■ ABOUT THIS EXERCISE ■
Copy the lines from the one containing "## **✅ Phase 1: Foundation" through the one containing "- Module exports", inclusive, putting "Introduced" wherever "Added" appears and leaving everything else the same.

┄┄┄┄┄┄┄┄┄┄┄┄┄┄┄┄┄┄┄┄

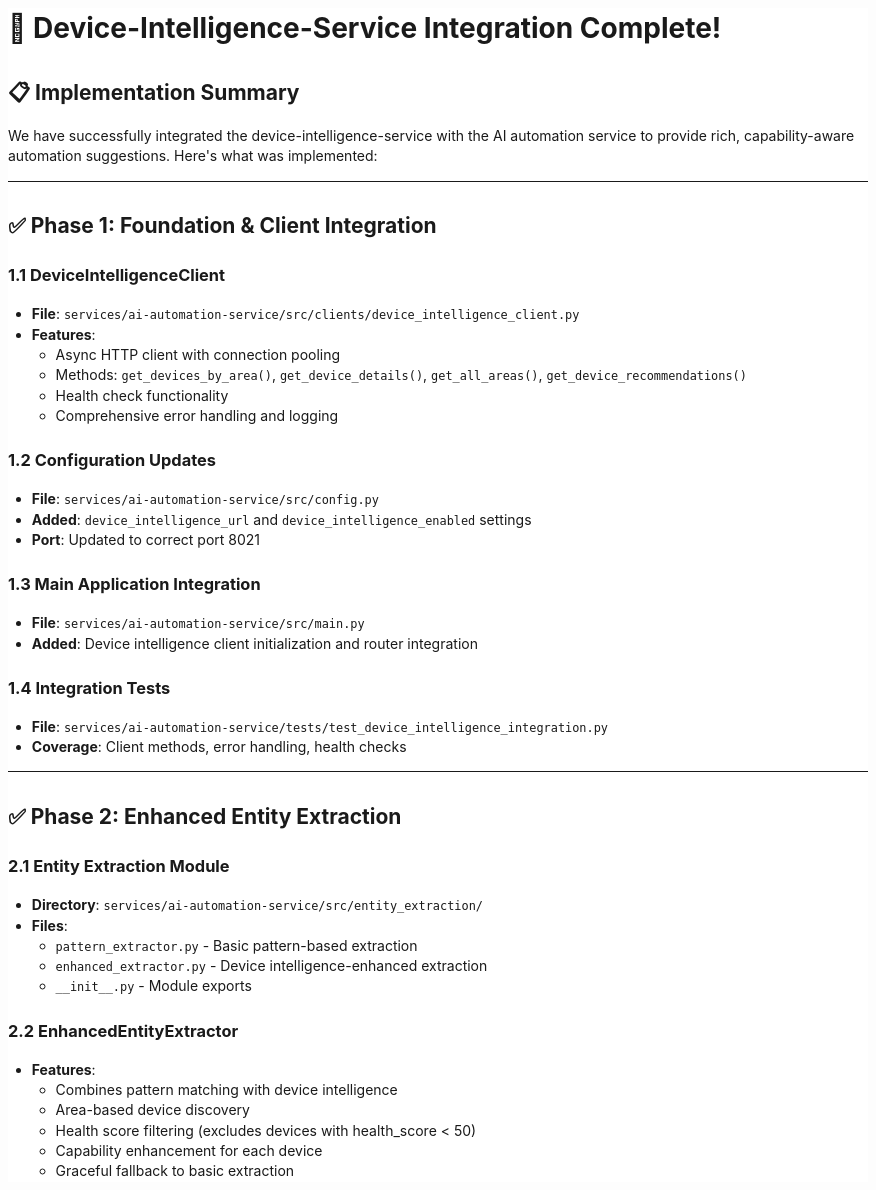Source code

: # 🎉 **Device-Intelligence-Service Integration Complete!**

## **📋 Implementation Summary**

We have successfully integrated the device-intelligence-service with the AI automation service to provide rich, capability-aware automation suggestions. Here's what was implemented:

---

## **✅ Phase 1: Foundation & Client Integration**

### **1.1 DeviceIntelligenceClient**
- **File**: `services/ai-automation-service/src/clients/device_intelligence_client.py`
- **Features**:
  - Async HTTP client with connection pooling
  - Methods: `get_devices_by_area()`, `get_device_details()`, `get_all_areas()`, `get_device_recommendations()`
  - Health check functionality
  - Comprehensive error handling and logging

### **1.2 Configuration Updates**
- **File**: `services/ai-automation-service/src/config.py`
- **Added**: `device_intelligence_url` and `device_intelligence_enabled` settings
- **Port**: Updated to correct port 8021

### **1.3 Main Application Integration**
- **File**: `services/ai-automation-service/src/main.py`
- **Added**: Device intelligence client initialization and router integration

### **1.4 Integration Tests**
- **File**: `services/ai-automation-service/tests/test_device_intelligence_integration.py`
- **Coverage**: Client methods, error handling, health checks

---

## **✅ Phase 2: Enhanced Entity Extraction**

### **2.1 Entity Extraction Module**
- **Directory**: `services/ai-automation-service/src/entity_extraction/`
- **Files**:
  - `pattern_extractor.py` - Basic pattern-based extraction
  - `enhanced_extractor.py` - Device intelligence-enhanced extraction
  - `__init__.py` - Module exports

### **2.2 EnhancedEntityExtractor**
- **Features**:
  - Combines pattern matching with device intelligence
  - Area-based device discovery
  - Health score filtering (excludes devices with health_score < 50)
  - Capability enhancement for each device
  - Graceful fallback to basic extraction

┄┄┄┄┄┄┄┄┄┄┄┄┄┄┄┄┄┄┄┄

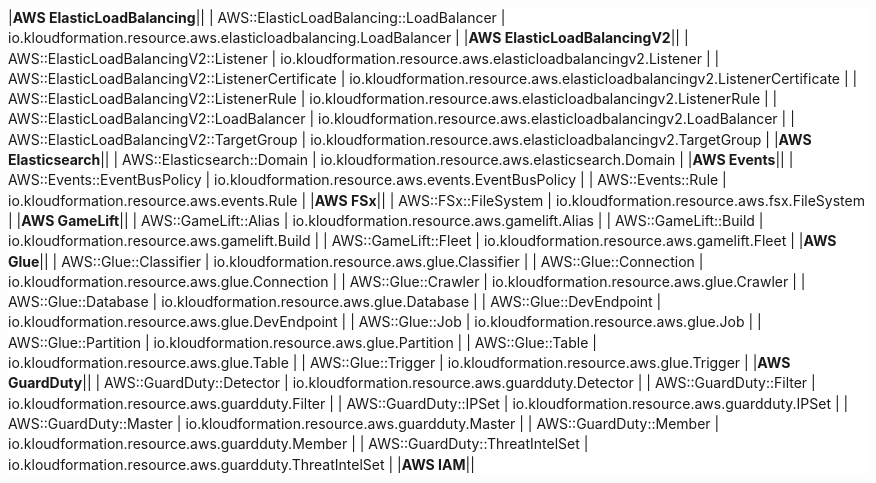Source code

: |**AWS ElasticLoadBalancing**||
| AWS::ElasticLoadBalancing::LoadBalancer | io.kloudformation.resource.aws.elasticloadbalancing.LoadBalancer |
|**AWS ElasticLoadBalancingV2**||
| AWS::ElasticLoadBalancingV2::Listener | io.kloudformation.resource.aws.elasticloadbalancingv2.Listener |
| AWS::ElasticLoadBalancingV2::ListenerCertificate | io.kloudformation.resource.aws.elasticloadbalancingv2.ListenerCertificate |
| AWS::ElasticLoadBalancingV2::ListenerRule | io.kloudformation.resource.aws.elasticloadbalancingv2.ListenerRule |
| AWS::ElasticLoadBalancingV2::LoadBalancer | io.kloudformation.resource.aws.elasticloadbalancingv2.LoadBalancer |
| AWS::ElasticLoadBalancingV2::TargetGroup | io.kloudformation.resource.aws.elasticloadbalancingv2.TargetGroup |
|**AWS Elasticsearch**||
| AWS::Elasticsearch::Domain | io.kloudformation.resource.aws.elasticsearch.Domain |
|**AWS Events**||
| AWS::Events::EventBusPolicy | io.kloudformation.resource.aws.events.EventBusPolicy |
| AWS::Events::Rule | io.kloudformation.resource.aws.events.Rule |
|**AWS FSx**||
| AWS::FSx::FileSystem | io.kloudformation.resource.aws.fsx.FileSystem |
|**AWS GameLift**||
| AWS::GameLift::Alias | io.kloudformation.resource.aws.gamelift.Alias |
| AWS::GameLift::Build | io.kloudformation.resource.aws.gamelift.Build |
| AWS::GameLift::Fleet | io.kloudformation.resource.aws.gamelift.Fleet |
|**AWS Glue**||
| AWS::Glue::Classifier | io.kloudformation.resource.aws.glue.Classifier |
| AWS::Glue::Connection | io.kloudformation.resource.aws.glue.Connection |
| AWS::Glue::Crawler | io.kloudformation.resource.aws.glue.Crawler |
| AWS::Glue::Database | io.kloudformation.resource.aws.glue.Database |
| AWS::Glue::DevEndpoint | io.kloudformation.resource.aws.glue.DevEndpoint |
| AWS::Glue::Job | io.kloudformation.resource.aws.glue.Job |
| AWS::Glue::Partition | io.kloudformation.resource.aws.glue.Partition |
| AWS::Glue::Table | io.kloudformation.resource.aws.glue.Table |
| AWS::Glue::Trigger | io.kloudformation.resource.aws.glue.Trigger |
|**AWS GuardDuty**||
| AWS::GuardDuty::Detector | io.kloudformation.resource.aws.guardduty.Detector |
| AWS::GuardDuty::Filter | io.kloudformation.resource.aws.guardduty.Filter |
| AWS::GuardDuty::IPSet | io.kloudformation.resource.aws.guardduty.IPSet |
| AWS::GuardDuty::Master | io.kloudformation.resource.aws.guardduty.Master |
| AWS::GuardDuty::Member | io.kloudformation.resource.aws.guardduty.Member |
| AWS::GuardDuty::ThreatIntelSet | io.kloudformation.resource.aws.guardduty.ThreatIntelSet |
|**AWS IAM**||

┄┄┄┄┄┄┄┄┄┄┄┄┄┄┄┄┄┄┄┄

■ RESULT FOR THIS TASK ■
## **✅ Phase 1: Foundation & Client Integration**

### **1.1 DeviceIntelligenceClient**
- **File**: `services/ai-automation-service/src/clients/device_intelligence_client.py`
- **Features**:
  - Async HTTP client with connection pooling
  - Methods: `get_devices_by_area()`, `get_device_details()`, `get_all_areas()`, `get_device_recommendations()`
  - Health check functionality
  - Comprehensive error handling and logging

### **1.2 Configuration Updates**
- **File**: `services/ai-automation-service/src/config.py`
- **Introduced**: `device_intelligence_url` and `device_intelligence_enabled` settings
- **Port**: Updated to correct port 8021

### **1.3 Main Application Integration**
- **File**: `services/ai-automation-service/src/main.py`
- **Introduced**: Device intelligence client initialization and router integration

### **1.4 Integration Tests**
- **File**: `services/ai-automation-service/tests/test_device_intelligence_integration.py`
- **Coverage**: Client methods, error handling, health checks

---

## **✅ Phase 2: Enhanced Entity Extraction**

### **2.1 Entity Extraction Module**
- **Directory**: `services/ai-automation-service/src/entity_extraction/`
- **Files**:
  - `pattern_extractor.py` - Basic pattern-based extraction
  - `enhanced_extractor.py` - Device intelligence-enhanced extraction
  - `__init__.py` - Module exports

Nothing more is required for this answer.